Recorded data.
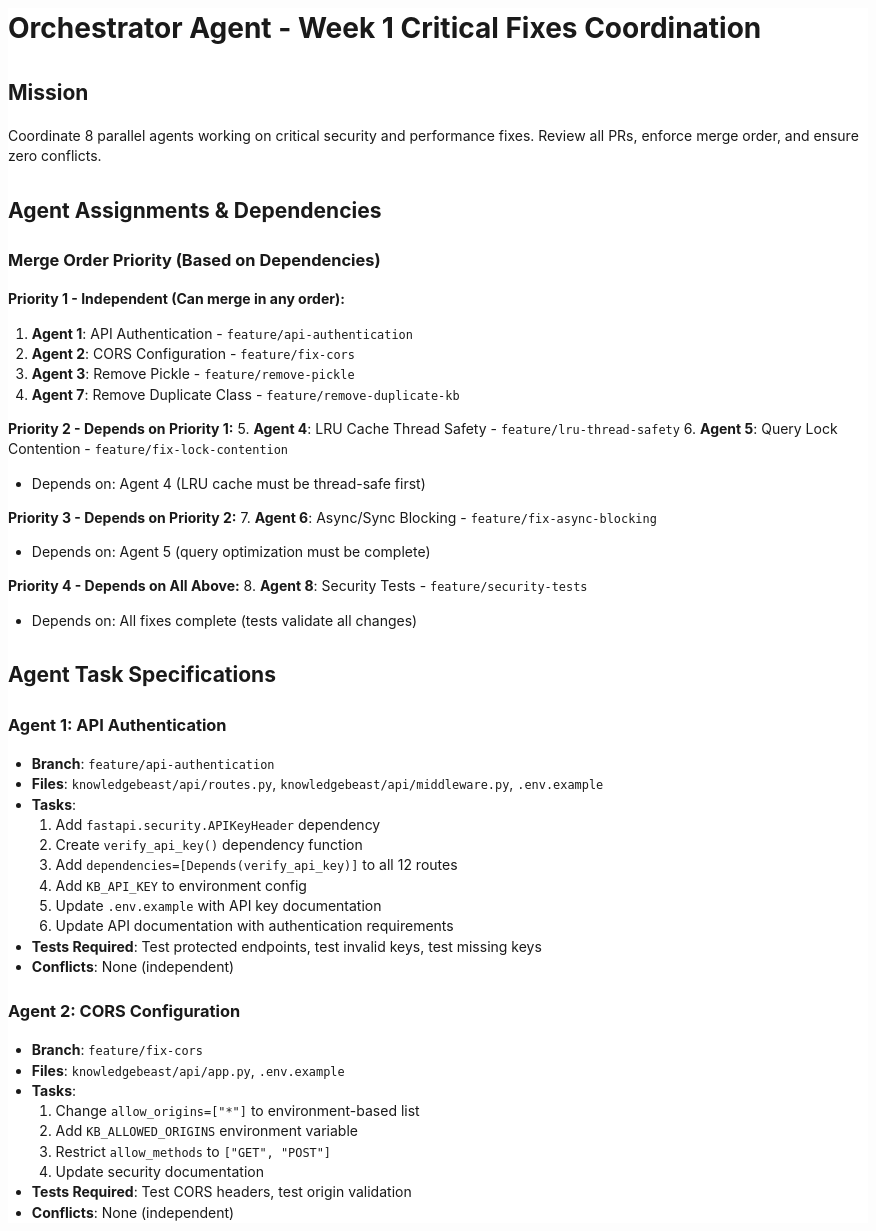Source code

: # Orchestrator Agent - Week 1 Critical Fixes Coordination

## Mission
Coordinate 8 parallel agents working on critical security and performance fixes. Review all PRs, enforce merge order, and ensure zero conflicts.

## Agent Assignments & Dependencies

### Merge Order Priority (Based on Dependencies)

**Priority 1 - Independent (Can merge in any order):**
1. **Agent 1**: API Authentication - `feature/api-authentication`
2. **Agent 2**: CORS Configuration - `feature/fix-cors`
3. **Agent 3**: Remove Pickle - `feature/remove-pickle`
4. **Agent 7**: Remove Duplicate Class - `feature/remove-duplicate-kb`

**Priority 2 - Depends on Priority 1:**
5. **Agent 4**: LRU Cache Thread Safety - `feature/lru-thread-safety`
6. **Agent 5**: Query Lock Contention - `feature/fix-lock-contention`
   - Depends on: Agent 4 (LRU cache must be thread-safe first)

**Priority 3 - Depends on Priority 2:**
7. **Agent 6**: Async/Sync Blocking - `feature/fix-async-blocking`
   - Depends on: Agent 5 (query optimization must be complete)

**Priority 4 - Depends on All Above:**
8. **Agent 8**: Security Tests - `feature/security-tests`
   - Depends on: All fixes complete (tests validate all changes)

## Agent Task Specifications

### Agent 1: API Authentication
- **Branch**: `feature/api-authentication`
- **Files**: `knowledgebeast/api/routes.py`, `knowledgebeast/api/middleware.py`, `.env.example`
- **Tasks**:
  1. Add `fastapi.security.APIKeyHeader` dependency
  2. Create `verify_api_key()` dependency function
  3. Add `dependencies=[Depends(verify_api_key)]` to all 12 routes
  4. Add `KB_API_KEY` to environment config
  5. Update `.env.example` with API key documentation
  6. Update API documentation with authentication requirements
- **Tests Required**: Test protected endpoints, test invalid keys, test missing keys
- **Conflicts**: None (independent)

### Agent 2: CORS Configuration
- **Branch**: `feature/fix-cors`
- **Files**: `knowledgebeast/api/app.py`, `.env.example`
- **Tasks**:
  1. Change `allow_origins=["*"]` to environment-based list
  2. Add `KB_ALLOWED_ORIGINS` environment variable
  3. Restrict `allow_methods` to `["GET", "POST"]`
  4. Update security documentation
- **Tests Required**: Test CORS headers, test origin validation
- **Conflicts**: None (independent)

TASK TO COMPLETE. Copy the lines above word for word, from the line with "on Priority 1:**" to the line with "## Agent Task Specifications", including both.

PROBLEM SOLUTION.
**Priority 2 - Depends on Priority 1:**
5. **Agent 4**: LRU Cache Thread Safety - `feature/lru-thread-safety`
6. **Agent 5**: Query Lock Contention - `feature/fix-lock-contention`
   - Depends on: Agent 4 (LRU cache must be thread-safe first)

**Priority 3 - Depends on Priority 2:**
7. **Agent 6**: Async/Sync Blocking - `feature/fix-async-blocking`
   - Depends on: Agent 5 (query optimization must be complete)

**Priority 4 - Depends on All Above:**
8. **Agent 8**: Security Tests - `feature/security-tests`
   - Depends on: All fixes complete (tests validate all changes)

## Agent Task Specifications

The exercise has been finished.